Lanes Miller, a musical theatre student here at Marymount, attended a talk back Libby had on campus last spring. They raved about her work and personable guidance, “I felt so seen by her and she took time beyond her allotted lecture to sit with me and just talk about passion and purpose. She is a trailblazer, she is personal, and her work is so beneficial to anybody in the theatre community.”

 

But Libby didn’t always know she wanted to pursue a career in nutrition. When she was a freshman in college, she was certain she would become a large animal veterinarian. However, one day she had a realization about her career of choice and thought to herself, “do I really wanna get called out at 3 in the morning in the middle of a blizzard to stick my arm up a horse’s butt?” Absolutely not. So she began to wonder how she could help people and somewhere along the line as she was reading a woman’s health magazine, she came across the credential “RD”: Registered Dietitian. 

 

Though she didn’t know it at the time, Libby was suffering from her own eating disorder which was later diagnosed as atypical anorexia. When she saw RD in the bi-line of that magazine she thought to herself, “there’s a profession of people talking about nutrition and weight loss? I’m good at that!” and decided to be a nutrition major. Fortunately, in going through the nutrition major, especially with Libby’s strong belief and background in science, she behaviorally worked herself out of the eating disorder because she could see what her body was missing. Libby says that was the best thing that could have happened to her. 

 

Eating disorder awareness and education has always been extremely important but it seems that now more than ever, taking action is vital to the high school and college age adolescents of this generation. According to the American Society for Nutrition, with eating disorders affecting approximately 24 million people in the United States alone, they are among the deadliest mental illnesses. Only second to opioid addiction. COVID-19 has also heavily impacted these statistics being that it caused many people already suffering with eating disorders to feel “a greater degree of uncertainty and anxiety, making it even more challenging to maintain healthy eating patterns.” 

 

Furthermore, the journey to recovery isn’t as clear-cut as some people may think. Libby compares it to weight loss ads, “it’s not like when you look at weight loss ads when there’s this big before and after photo and it’s really dramatic and what not. It’s the little things that really add to quality of life and health.” She fondly remembers how sometimes her clients will send her texts or emails documenting an important step in their journey to recovery. These have spanned from things like someone enjoying a birthday cake on their birthday, someone finally conquering one of their trigger foods, or people getting their period back after months or even years without it. 

 

In chapter 10 of her novel, Permission To Eat, Libby writes, “We need to appreciate that we are also all designed to be unique and interesting individuals.
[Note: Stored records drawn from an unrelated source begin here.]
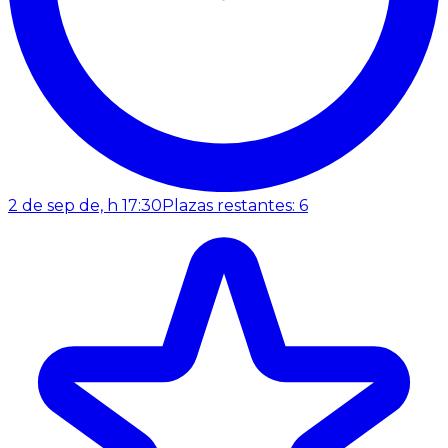
2 de sep de, h 17:30
Plazas restantes: 6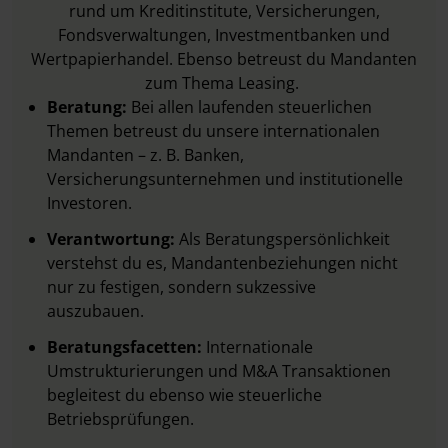
rund um Kreditinstitute, Versicherungen,
Fondsverwaltungen, Investmentbanken und
Wertpapierhandel. Ebenso betreust du Mandanten
zum Thema Leasing.
Beratung:
Bei allen laufenden steuerlichen
Themen betreust du unsere internationalen
Mandanten – z. B. Banken,
Versicherungsunternehmen und institutionelle
Investoren.
Verantwortung:
Als Beratungspersönlichkeit
verstehst du es, Mandantenbeziehungen nicht
nur zu festigen, sondern sukzessive
auszubauen.
Beratungsfacetten:
Internationale
Umstrukturierungen und M&A Transaktionen
begleitest du ebenso wie steuerliche
Betriebsprüfungen.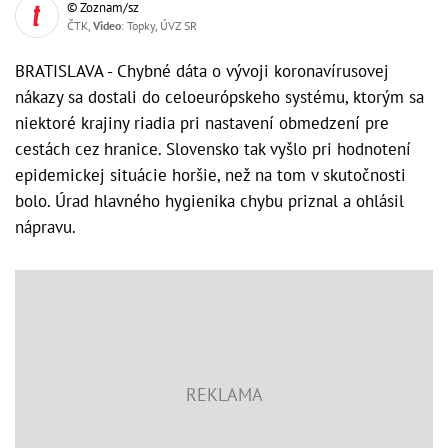
© Zoznam/sz
ČTK,
Video
: Topky, ÚVZ SR
BRATISLAVA - Chybné dáta o vývoji koronavírusovej
nákazy sa dostali do celoeurópskeho systému, ktorým sa
niektoré krajiny riadia pri nastavení obmedzení pre
cestách cez hranice. Slovensko tak vyšlo pri hodnotení
epidemickej situácie horšie, než na tom v skutočnosti
bolo. Úrad hlavného hygienika chybu priznal a ohlásil
nápravu.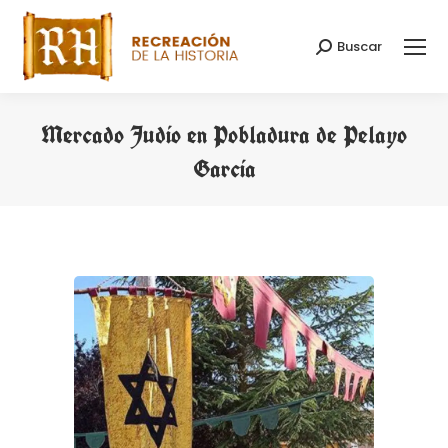
Buscar
Buscar:
Mercado Judío en Pobladura de Pelayo
García
Estás aquí: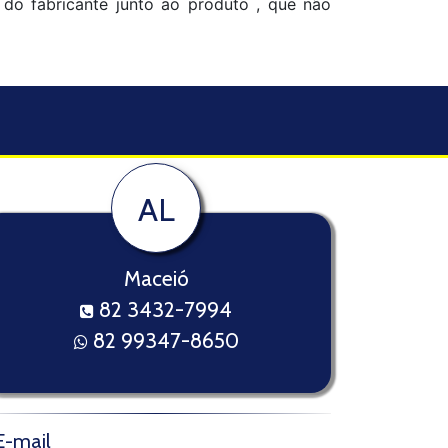
o do fabricante junto ao produto , que não
AL
Maceió
82 3432-7994
82 99347-8650
E-mail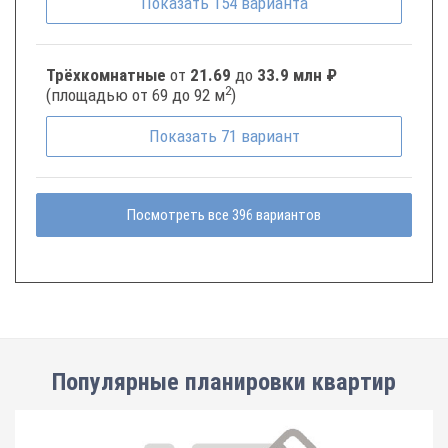
Показать
154
варианта
Трёхкомнатные
от
21.69
до
33.9 млн ₽
2
(площадью от 69 до 92 м
)
Показать
71
вариант
Посмотреть все 396 вариантов
Популярные планировки квартир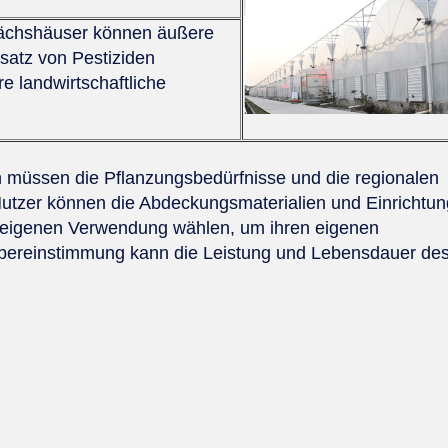
ächshäuser können äußere
satz von Pestiziden
e landwirtschaftliche
müssen die Pflanzungsbedürfnisse und die regionalen
utzer können die Abdeckungsmaterialien und Einrichtu
 eigenen Verwendung wählen, um ihren eigenen
ereinstimmung kann die Leistung und Lebensdauer de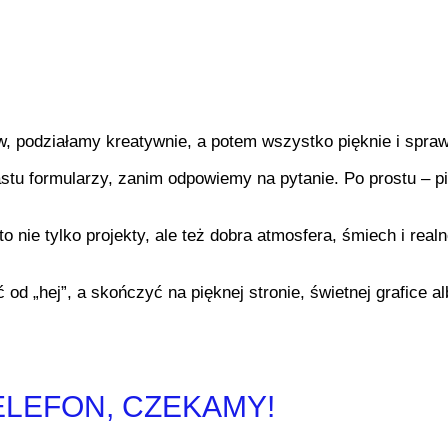
, podziałamy kreatywnie, a potem wszystko pięknie i spraw
stu formularzy, zanim odpowiemy na pytanie. Po prostu – 
to nie tylko projekty, ale też dobra atmosfera, śmiech i rea
d „hej”, a skończyć na pięknej stronie, świetnej grafice al
ELEFON, CZEKAMY!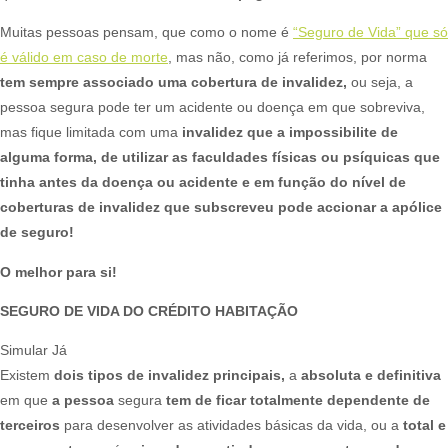
Muitas pessoas pensam, que como o nome é
“Seguro de Vida” que só
é válido em caso de morte
, mas não, como já referimos, por norma
tem sempre associado uma cobertura de invalidez,
ou seja, a
pessoa segura pode ter um acidente ou doença em que sobreviva,
mas fique limitada com uma
invalidez que a impossibilite de
alguma forma, de utilizar as faculdades físicas ou psíquicas que
tinha antes da doença ou acidente e em função do nível de
coberturas de invalidez que subscreveu pode accionar a apólice
de seguro!
O melhor para si!
SEGURO DE VIDA DO CRÉDITO HABITAÇÃO
Simular Já
Existem
dois tipos de invalidez principais,
a
absoluta e definitiva
em que
a pessoa
segura
tem de ficar totalmente dependente de
terceiros
para desenvolver as atividades básicas da vida, ou a
total e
If we all looked exactly the same, that would be a really boring world.” Through her kind personality, life experiences, and determination to bring life back into the eyes of suffering people, Libby becomes a hero for those who need her the most. She is the broadway dietitian making a difference.  

For anyone in the MMC community interested in learning more about Libby, her work, or Intuitive eating, she’ll be hosting another talk back on Wednesday, April 19th at 1pm in the Regina Peruggi Room!